> **TASK REQUIREMENTS**:
**1)** In the film school forum thread, at which university did Bandar Albuliwi study while in Spain?
**2)** In the film school forum thread, change "NY" to "New York" and write out the passage from "## carlosbusy (Apr 17, 2008)" to "for the States.".

Well I can understand that if you have arrived to read all this very very long post, maybe you get too much tired to answer it. However, any more information or impressions on this dilemma will help me a lot.
Thank you very much to all.


----------



## Bandar Albuliwi (Apr 15, 2008)

Carlosbusy,

I found your post to be very informative.  Let me be the first to say that I attended all four nights of the AFI Thesis Screenings, and found the Thesis films to be extremely good! (For the exception of the last night - Thursday, in which I only enjoyed one film).

But again, it is not other people's work that will make your work as a filmmaker good, please remember this.  Do not judge a program based on the films that you see coming out of there, if you did that than it wouldn't say much about you as a filmmaker, for you would be following another's lead.  You should aim to create your own legacy at a program that you feel comfortable in.

If you want my advice, just follow your heart and know the types of stories that you would like to create.  If it is experimental documentaries, then you should probably pursue CalArts.  However, if you would like to sway into Narrative fiction, I would encourage you to pursue AFI, since that is their main philosophy.  If you want a little of both, perhaps UCLA would be a great match for you (considering you will be able to find the other 1/2 of the tuition you would need).

Hope my post helps you.


----------



## Jayimess (Apr 15, 2008)

> Originally posted by Icarus Ascending: My guess is, I'll be joining A Plan Unfurled, Placebo, and, of course, Jayimess, as a Screenwriting Trojan in the Fall. And, sad though I am for AFI, I'm getting psyched about USC...



I'm so excited for you guys.  Second years get assigned to mentor first years (mine didn't really do anything, but so be it) so I can't wait to meet you all.  They threw us a party after orientation last year, so we'll probably be doing the same for you lovelies!

Yay yay yay!  Fight on!  (yes, I said it!)


----------



## carlosbusy (Apr 16, 2008)

Thank you Bandar!
Yes, you are right, I don't have to get so influenced by the films I saw, the final decision should be done deciding which kind of films I want to make there. I will wait until I have news from UCLA and then I will take my final decision. I'll tell you the news, maybe we are going to be together there.
Thank you very much again!


----------



## Cinematical (Apr 16, 2008)

Barcelona to Los Angeles, Eh? (I'm actually hoping to get the opportunity to go to Barcelona to study!) Well, whatever your decision, congratulations.


----------



## carlosbusy (Apr 17, 2008)

Cinematical,
I think it's normal, going abroad just to live in diferent realities than ourselves. It is not that I am crazy for LA, but I wasn't accepted in NY and  my scolarship was only for the States. 
Barcelona is a great city to live although I am already a little bit fed up of it. If you need to know anything of the schools or the "industry" (if we can call it like that...) in Barcelona, I will be glad to help you.

Carlos


----------



## Bandar Albuliwi (Apr 17, 2008)

Carlos,

I spent some time in Spain.  I studied in Valencia (Universidad de Valencia).

Best,

Bandar


----------



## shiningmoon (Apr 17, 2008)

I'm new to the forum, but I plan to attend FSU's production program. Congrats to everyone who got into Film School!


----------



## A Plan Unfurled (Apr 17, 2008)

Jayimess,

How do they go about pairing first-years with second-years? Is it totally random or are our mentors assigned to us for some specific reason? Just curious.

p.s. and this probably goes without saying, but after reading so many of your posts it'll be nice to finally meet you.

GO TROJANS!


----------



## Bane (Apr 23, 2008)

Hi all-
Just a heads-up that although I got into UCLA, Chapman (with fellowship), and Loyola Marymount University for their MFA Screenwriting programs, obviously I can only attend one next year - and I've picked UCLA (go Bruins!)...so there will be (I'm assuming) one more open spot each at Chapman and LMU. So screenwriting hopefuls, keep your heads up, it's not over yet


----------

> **GIVEN INFORMATION**:
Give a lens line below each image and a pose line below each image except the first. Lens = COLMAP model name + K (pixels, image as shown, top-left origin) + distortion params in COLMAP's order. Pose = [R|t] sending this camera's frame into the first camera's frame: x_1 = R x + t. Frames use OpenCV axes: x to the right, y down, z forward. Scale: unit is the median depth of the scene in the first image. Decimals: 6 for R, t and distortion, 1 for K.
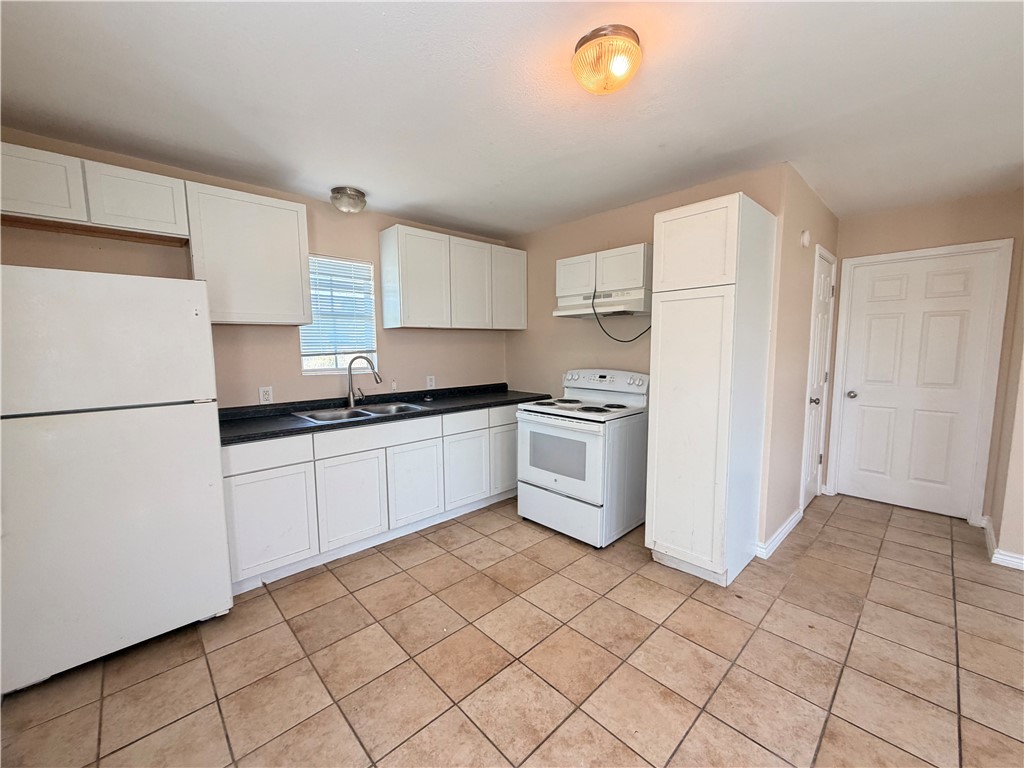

> **RESPONSES**:
**1)** Universidad de Valencia

**2)**
## carlosbusy (Apr 17, 2008)

Cinematical,
I think it's normal, going abroad just to live in diferent realities than ourselves. It is not that I am crazy for LA, but I wasn't accepted in New York and  my scolarship was only for the States.